- Problem details: Convert all the rows below into a single numbered list with one line per item, leaving out any blank lines.

(Saved data entries)
━━━━━━━━
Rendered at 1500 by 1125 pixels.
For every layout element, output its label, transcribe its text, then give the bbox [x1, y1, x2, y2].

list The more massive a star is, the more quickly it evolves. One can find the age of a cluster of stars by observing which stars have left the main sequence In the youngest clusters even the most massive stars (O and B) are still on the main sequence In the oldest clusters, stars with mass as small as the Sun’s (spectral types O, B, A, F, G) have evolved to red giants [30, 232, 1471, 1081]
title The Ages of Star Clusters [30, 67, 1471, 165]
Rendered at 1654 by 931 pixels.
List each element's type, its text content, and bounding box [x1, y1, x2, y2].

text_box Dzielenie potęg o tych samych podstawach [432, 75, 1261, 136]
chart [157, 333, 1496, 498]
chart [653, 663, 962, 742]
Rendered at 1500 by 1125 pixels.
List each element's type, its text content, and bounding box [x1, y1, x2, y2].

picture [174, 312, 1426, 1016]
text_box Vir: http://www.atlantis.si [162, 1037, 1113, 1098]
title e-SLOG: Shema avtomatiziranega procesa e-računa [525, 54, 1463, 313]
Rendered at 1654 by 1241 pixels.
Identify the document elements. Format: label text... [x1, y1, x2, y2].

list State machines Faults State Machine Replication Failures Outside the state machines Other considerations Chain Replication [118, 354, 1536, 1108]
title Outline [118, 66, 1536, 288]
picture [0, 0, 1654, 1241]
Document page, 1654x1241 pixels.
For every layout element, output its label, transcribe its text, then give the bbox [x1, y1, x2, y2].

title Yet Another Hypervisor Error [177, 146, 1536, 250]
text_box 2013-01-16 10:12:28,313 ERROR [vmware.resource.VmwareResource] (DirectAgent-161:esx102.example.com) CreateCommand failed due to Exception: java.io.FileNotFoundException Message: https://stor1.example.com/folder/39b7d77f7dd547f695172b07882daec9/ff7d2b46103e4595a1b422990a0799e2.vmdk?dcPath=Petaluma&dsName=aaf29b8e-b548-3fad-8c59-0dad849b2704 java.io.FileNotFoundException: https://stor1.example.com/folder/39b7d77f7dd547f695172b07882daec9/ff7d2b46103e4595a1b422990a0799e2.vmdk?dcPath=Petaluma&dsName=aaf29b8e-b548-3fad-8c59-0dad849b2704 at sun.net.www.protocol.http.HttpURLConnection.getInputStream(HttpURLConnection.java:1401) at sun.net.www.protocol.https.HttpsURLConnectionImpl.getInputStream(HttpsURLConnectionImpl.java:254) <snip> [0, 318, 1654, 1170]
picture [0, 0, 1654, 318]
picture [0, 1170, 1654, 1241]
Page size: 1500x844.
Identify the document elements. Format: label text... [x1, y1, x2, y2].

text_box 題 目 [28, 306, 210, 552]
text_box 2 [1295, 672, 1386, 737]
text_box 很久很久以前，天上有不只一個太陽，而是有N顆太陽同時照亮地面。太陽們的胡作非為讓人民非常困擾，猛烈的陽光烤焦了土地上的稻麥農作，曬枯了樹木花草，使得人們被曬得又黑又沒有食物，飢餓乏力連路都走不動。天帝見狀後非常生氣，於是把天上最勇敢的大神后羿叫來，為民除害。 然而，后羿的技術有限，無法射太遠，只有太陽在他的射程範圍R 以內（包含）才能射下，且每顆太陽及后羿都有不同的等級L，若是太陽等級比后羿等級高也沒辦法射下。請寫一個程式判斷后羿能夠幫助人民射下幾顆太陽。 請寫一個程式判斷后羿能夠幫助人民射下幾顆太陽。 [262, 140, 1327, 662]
━━━━━━━━
- Result of the exercise:
1. Rendered at 1500 by 1125 pixels.
2. For every layout element, output its label, transcribe its text, then give the bbox [x1, y1, x2, y2].
3. list The more massive a star is, the more quickly it evolves. One can find the age of a cluster of stars by observing which stars have left the main sequence In the youngest clusters even the most massive stars (O and B) are still on the main sequence In the oldest clusters, stars with mass as small as the Sun’s (spectral types O, B, A, F, G) have evolved to red giants [30, 232, 1471, 1081]
4. title The Ages of Star Clusters [30, 67, 1471, 165]
5. Rendered at 1654 by 931 pixels.
6. List each element's type, its text content, and bounding box [x1, y1, x2, y2].
7. text_box Dzielenie potęg o tych samych podstawach [432, 75, 1261, 136]
8. chart [157, 333, 1496, 498]
9. chart [653, 663, 962, 742]
10. Rendered at 1500 by 1125 pixels.
11. List each element's type, its text content, and bounding box [x1, y1, x2, y2].
12. picture [174, 312, 1426, 1016]
13. text_box Vir: http://www.atlantis.si [162, 1037, 1113, 1098]
14. title e-SLOG: Shema avtomatiziranega procesa e-računa [525, 54, 1463, 313]
15. Rendered at 1654 by 1241 pixels.
16. Identify the document elements. Format: label text... [x1, y1, x2, y2].
17. list State machines Faults State Machine Replication Failures Outside the state machines Other considerations Chain Replication [118, 354, 1536, 1108]
18. title Outline [118, 66, 1536, 288]
19. picture [0, 0, 1654, 1241]
20. Document page, 1654x1241 pixels.
21. For every layout element, output its label, transcribe its text, then give the bbox [x1, y1, x2, y2].
22. title Yet Another Hypervisor Error [177, 146, 1536, 250]
23. text_box 2013-01-16 10:12:28,313 ERROR [vmware.resource.VmwareResource] (DirectAgent-161:esx102.example.com) CreateCommand failed due to Exception: java.io.FileNotFoundException Message: https://stor1.example.com/folder/39b7d77f7dd547f695172b07882daec9/ff7d2b46103e4595a1b422990a0799e2.vmdk?dcPath=Petaluma&dsName=aaf29b8e-b548-3fad-8c59-0dad849b2704 java.io.FileNotFoundException: https://stor1.example.com/folder/39b7d77f7dd547f695172b07882daec9/ff7d2b46103e4595a1b422990a0799e2.vmdk?dcPath=Petaluma&dsName=aaf29b8e-b548-3fad-8c59-0dad849b2704 at sun.net.www.protocol.http.HttpURLConnection.getInputStream(HttpURLConnection.java:1401) at sun.net.www.protocol.https.HttpsURLConnectionImpl.getInputStream(HttpsURLConnectionImpl.java:254) <snip> [0, 318, 1654, 1170]
24. picture [0, 0, 1654, 318]
25. picture [0, 1170, 1654, 1241]
26. Page size: 1500x844.
27. Identify the document elements. Format: label text... [x1, y1, x2, y2].
28. text_box 題 目 [28, 306, 210, 552]
29. text_box 2 [1295, 672, 1386, 737]
30. text_box 很久很久以前，天上有不只一個太陽，而是有N顆太陽同時照亮地面。太陽們的胡作非為讓人民非常困擾，猛烈的陽光烤焦了土地上的稻麥農作，曬枯了樹木花草，使得人們被曬得又黑又沒有食物，飢餓乏力連路都走不動。天帝見狀後非常生氣，於是把天上最勇敢的大神后羿叫來，為民除害。 然而，后羿的技術有限，無法射太遠，只有太陽在他的射程範圍R 以內（包含）才能射下，且每顆太陽及后羿都有不同的等級L，若是太陽等級比后羿等級高也沒辦法射下。請寫一個程式判斷后羿能夠幫助人民射下幾顆太陽。 請寫一個程式判斷后羿能夠幫助人民射下幾顆太陽。 [262, 140, 1327, 662]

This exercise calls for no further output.